When airlines merge, who represents your interests? It’s time for the traveling consumer to have a seat at that table.
Not long after I wrote about some of the back-door maneuvering by US Airways to force a merger with American Airlines, my good friend and editor, P.A. Rice, pointed me to a financial column by Ron Lieber of the New York Times.
In it, he posed a simple question: When airlines merge, should you and I, the customers, have at least a voice, if not a say, in what happens?
Mr. Lieber spent 1,400 words saying what I will say in two: Damn right.
You can read the Lieber column here.
Much of the column is an intricately — and in some ways, excruciatingly — detailed examination of the ins and outs of airline mergers and bankruptcy protection, which American is now seeking. “Inside baseball” stuff, as a former editor of mine used to call it.
But that doesn’t mean Mr. Lieber has missed the mark. On the contrary, he is entirely on-point.
When airlines go into bankruptcy proceedings, the bankruptcy court forms a committee of creditors, representing people with a vested interest in the airline’s fate. Large companies to whom it owes money, the unions, with whom it holds labor contracts — and which, in the case of American, hold a sizable amount of its bond debt.

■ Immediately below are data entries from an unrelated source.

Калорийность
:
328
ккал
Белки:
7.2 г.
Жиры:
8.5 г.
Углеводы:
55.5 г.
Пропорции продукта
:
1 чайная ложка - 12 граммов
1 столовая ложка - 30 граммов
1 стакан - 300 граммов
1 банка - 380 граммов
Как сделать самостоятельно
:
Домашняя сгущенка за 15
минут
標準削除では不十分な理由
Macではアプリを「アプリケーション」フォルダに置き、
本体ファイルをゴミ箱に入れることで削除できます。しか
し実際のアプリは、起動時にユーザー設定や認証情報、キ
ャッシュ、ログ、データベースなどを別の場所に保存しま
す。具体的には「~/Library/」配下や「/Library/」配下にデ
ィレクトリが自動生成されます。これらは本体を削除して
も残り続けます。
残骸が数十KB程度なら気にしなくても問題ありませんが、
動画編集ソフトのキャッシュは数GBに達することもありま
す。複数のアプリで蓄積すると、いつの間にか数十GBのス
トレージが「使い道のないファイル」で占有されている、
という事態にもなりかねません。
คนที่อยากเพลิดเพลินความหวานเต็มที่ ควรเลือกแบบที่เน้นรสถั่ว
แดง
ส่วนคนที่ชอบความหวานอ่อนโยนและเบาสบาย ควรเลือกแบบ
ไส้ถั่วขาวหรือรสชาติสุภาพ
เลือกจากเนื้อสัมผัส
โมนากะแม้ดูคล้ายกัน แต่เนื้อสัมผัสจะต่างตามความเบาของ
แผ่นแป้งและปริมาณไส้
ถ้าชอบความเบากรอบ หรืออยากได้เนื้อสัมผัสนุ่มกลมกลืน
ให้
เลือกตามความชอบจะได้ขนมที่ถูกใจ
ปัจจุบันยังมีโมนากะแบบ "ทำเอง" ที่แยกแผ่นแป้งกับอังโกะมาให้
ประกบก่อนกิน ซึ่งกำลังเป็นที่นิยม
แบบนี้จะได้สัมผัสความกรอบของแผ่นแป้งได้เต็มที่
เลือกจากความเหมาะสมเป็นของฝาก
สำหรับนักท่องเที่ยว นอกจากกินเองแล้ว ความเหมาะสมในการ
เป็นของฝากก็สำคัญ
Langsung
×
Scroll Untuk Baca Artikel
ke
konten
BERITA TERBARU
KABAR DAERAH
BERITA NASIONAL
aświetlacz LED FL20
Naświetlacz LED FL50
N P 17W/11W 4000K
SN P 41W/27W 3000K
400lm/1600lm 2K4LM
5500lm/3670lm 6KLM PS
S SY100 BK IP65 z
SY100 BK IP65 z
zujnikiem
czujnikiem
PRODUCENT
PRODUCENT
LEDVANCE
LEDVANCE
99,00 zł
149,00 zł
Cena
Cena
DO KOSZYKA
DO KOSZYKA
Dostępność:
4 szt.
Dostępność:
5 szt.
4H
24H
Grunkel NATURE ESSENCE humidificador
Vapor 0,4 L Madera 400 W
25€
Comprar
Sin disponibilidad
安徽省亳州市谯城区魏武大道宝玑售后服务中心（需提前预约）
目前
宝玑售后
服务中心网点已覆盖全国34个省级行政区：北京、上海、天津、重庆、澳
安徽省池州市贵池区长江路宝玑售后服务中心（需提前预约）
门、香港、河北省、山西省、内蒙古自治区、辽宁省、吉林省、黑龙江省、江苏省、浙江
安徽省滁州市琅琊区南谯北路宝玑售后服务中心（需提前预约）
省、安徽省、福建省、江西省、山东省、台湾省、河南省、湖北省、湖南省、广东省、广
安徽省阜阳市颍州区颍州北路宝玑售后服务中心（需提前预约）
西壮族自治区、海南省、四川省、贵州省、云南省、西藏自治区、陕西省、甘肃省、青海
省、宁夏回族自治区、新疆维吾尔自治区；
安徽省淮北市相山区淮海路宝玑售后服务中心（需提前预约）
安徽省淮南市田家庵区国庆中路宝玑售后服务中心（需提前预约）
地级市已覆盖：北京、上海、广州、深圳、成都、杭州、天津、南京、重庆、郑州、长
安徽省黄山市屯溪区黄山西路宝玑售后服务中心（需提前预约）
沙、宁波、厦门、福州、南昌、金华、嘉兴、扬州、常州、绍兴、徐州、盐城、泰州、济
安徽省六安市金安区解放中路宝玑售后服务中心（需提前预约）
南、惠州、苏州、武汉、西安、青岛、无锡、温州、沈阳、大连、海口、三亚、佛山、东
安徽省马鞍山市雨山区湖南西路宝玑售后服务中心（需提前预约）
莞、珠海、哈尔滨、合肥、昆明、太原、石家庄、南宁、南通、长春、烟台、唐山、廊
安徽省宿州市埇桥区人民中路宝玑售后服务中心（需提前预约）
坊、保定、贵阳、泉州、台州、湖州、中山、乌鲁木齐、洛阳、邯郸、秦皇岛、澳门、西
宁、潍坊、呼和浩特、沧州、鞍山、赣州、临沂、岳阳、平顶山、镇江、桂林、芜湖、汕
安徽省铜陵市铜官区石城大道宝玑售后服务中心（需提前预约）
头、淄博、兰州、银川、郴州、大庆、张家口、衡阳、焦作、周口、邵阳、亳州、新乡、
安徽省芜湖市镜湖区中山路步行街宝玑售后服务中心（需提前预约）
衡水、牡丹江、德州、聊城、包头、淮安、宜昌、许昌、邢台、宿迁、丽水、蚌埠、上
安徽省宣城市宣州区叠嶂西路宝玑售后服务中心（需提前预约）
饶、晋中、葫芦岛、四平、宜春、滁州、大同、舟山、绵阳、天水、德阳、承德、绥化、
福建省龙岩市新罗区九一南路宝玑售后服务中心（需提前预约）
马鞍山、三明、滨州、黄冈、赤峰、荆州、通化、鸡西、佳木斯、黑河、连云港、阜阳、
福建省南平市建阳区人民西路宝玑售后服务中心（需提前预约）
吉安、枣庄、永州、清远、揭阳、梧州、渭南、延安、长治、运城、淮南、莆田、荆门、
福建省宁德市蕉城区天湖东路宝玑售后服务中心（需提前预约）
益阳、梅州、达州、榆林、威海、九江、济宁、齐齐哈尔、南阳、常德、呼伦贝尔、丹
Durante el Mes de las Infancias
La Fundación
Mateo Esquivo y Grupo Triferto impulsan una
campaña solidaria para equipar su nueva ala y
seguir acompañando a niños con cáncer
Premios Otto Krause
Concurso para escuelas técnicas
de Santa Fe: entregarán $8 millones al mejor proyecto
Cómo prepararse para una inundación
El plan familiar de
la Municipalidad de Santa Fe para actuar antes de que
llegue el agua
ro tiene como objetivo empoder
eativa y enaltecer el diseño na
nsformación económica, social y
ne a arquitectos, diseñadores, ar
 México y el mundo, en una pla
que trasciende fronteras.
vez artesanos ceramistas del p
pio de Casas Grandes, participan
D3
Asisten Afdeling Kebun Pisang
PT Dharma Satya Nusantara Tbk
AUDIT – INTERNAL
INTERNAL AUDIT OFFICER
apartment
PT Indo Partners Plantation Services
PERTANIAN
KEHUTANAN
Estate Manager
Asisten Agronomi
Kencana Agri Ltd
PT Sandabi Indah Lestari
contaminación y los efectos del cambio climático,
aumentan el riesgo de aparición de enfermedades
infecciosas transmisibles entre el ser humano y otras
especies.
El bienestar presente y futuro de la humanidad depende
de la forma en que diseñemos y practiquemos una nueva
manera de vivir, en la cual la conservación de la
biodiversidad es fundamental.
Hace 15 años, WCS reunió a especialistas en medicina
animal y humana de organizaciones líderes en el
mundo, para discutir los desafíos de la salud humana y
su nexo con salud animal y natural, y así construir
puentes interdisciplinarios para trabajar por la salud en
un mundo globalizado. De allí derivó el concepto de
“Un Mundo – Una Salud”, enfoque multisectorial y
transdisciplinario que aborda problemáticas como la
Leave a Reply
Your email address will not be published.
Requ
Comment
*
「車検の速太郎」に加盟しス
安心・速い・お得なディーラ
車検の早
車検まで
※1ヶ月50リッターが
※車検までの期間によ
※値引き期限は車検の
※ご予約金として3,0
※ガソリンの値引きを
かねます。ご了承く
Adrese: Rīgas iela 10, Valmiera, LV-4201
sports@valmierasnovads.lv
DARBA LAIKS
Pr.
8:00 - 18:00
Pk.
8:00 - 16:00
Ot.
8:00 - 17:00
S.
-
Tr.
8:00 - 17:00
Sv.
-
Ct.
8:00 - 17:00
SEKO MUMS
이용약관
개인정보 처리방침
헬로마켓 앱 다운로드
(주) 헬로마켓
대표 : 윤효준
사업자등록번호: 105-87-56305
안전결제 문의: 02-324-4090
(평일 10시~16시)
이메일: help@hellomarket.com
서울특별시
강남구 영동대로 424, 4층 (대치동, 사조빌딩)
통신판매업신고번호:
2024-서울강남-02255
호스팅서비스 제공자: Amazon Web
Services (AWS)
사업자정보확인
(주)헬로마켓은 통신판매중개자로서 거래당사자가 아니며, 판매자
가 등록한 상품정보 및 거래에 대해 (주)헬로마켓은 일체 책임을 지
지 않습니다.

And naturally, American itself, its management, its stockholders, are represented throughout this whole process.
What about the traveling consumer, the man or woman who’s been flying with American for years, in some cases, decades? The loyal customer who has spent thousands of dollars steadfastly earning frequent-flier miles year after year. The person without whom none of these airlines would even exist.
Who represents you?
Routes get reorganized, shrunk. Airports find their number of flights reduced or even eliminated. Through no fault of your own, you lose your miles. And your input into all this is zilch. Everything is presented to you as a fait accompli.
Basically, the consumer is treated like a mushroom — kept in the dark and fed on horse dung.
As the people whose money makes it possible for these businesses to be in business, shouldn’t you at least be heard on some of this stuff?
Mr. Lieber’s answer is a 1,400-word “yes.” Take a look at his column and see if you agree.